## START Document extract
Moreover, deep learning methods have been utilized for the text deblurring and these deep learning methods have achieved considerable success in deblurring natural images. However, the deep learning methods are not suitable for text images due to the small size and high contrast of text, the presence of sharp edges, and fine details. There are certain issues with current approaches to deburring text in documents or images. For instance, scanned blurry documents are difficult to read. Further, developing a blur-type-agnostic deblur engine is extremely challenging due to the complex characteristics of different kinds of blur and their strength. Also, a lexically-agnostic deblur engine without taking text context into account leads to meaningless text restoration. Therefore, a specific deblurring solution that can handle text is necessary.
Therefore, in view of the above-mentioned problems, it is advantageous to provide an improved system and method that can overcome the above-mentioned problems of non-uniform deblurring and meaningless text restoration and limitations associated with blurred images.
## END Document extract
> [Written task A]
Translate this sentence from the passage on text deblurring into Spanish: "For instance, scanned blurry documents are difficult to read."
> [Written task B]
Write out the passage on text deblurring again from "Therefore, in view" to "with blurred images.", replacing "system" with "apparatus".
> [Written task C]
Extend the passage on text deblurring by a few sentences, carrying on from its final sentence.
## START Records shown
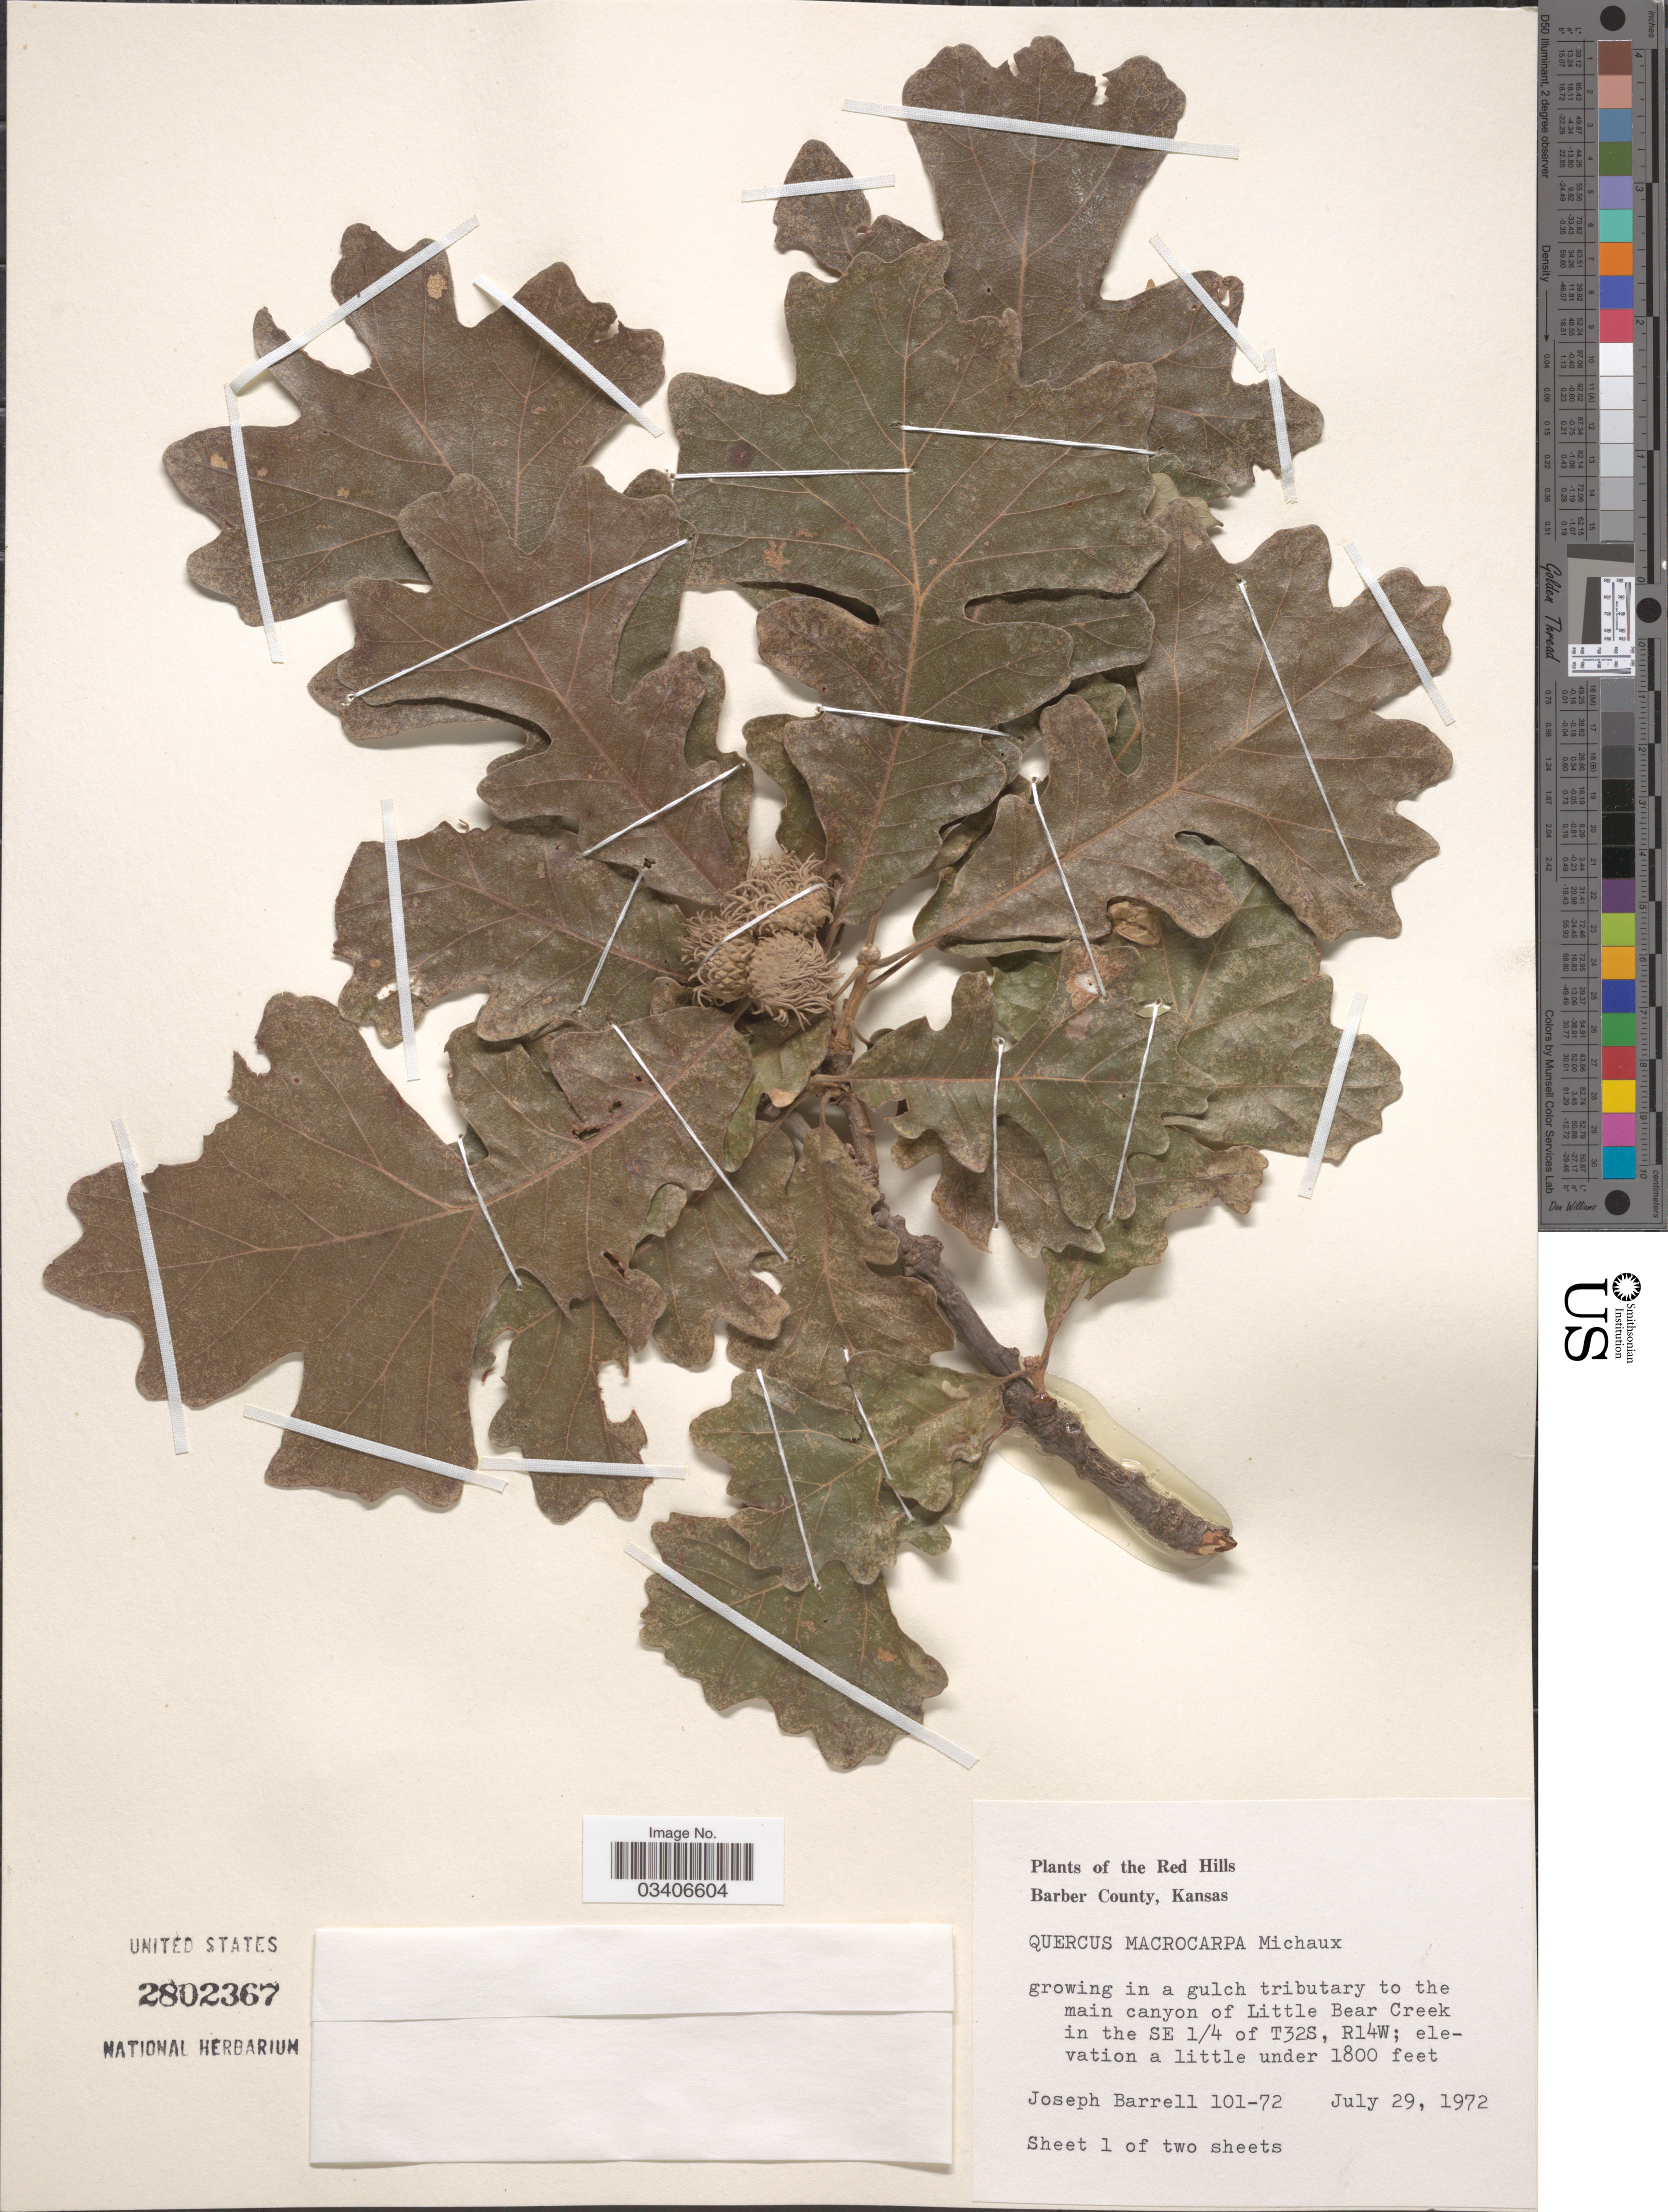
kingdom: Plantae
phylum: Tracheophyta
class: Magnoliopsida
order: Fagales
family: Fagaceae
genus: Quercus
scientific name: Quercus macrocarpa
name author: Michx.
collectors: J. Barrell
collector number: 101-72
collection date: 1972-07-29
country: United States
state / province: Kansas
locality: The Red Hills, Barber County. Growing in a gulch tributary to the main canyon of Little Bear Creek in the SE 1/4 of T32S, R14W.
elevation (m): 549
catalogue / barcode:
## END Records shown
> [Exercise response A]
Por ejemplo, los documentos escaneados borrosos son difíciles de leer.

> [Exercise response B]
Therefore, in view of the above-mentioned problems, it is advantageous to provide an improved apparatus and method that can overcome the above-mentioned problems of non-uniform deblurring and meaningless text restoration and limitations associated with blurred images.

> [Exercise response C]
According to one or more example embodiments, a method for correcting a blur in media, may include: receiving an input image indicating a degraded document comprising text regions and non-text regions; generating a blur localization map from the input image to detect a presence of a plurality of blur regions in the text regions and the non-text regions; estimating a degree of blur in the text regions of the plurality of blur regions by generating a text blur estimation map, to deblur the text regions based on a corresponding level of degradations; generating a blur attention map by fusing the blur localization map and the text blur estimation map to output a location and a strength of the blur in the text regions; generating a blur aware text map based on correcting text in the text regions; generating a text restoration map based on passing the blur aware text map through a series of convolution layers to restore the text in the text regions of the plurality of blur regions; performing text deblurring on the plurality of blur regions based on the blur attention map and the text restoration map; generating a deblurred image based on the deblurred blur regions; and outputting the generated deblurred image.
According to one or more example embodiments, a system for correcting a blur in media, may include: at least one processor; and memory storing instructions that, when executed by the at least one processor cause the at least one processor to: receive an input image indicating a degraded document comprising text and non-text regions; generate a blur localization map from the input image to detect a presence of a plurality of blur regions in the text and non-text regions; estimate a degree of blur in text regions of the plurality of blur regions by generating a text blur estimation map, to deblur the text regions based on a corresponding level of degradations; generate a blur attention map by fusing the blur localization map and the text blur estimation map to output a location and a strength of the blur in the text regions; generate a blur aware text map based on correcting text in the text regions; generate a text restoration map based on passing the blur aware text map through a series of convolution layers to restore the text in the text regions of the plurality of blur regions; perform text deblurring on the plurality of blur regions based on the blur attention map and the text restoration map; generate a deblurred image based on the deblurred blur regions; and output the generated deblurred image.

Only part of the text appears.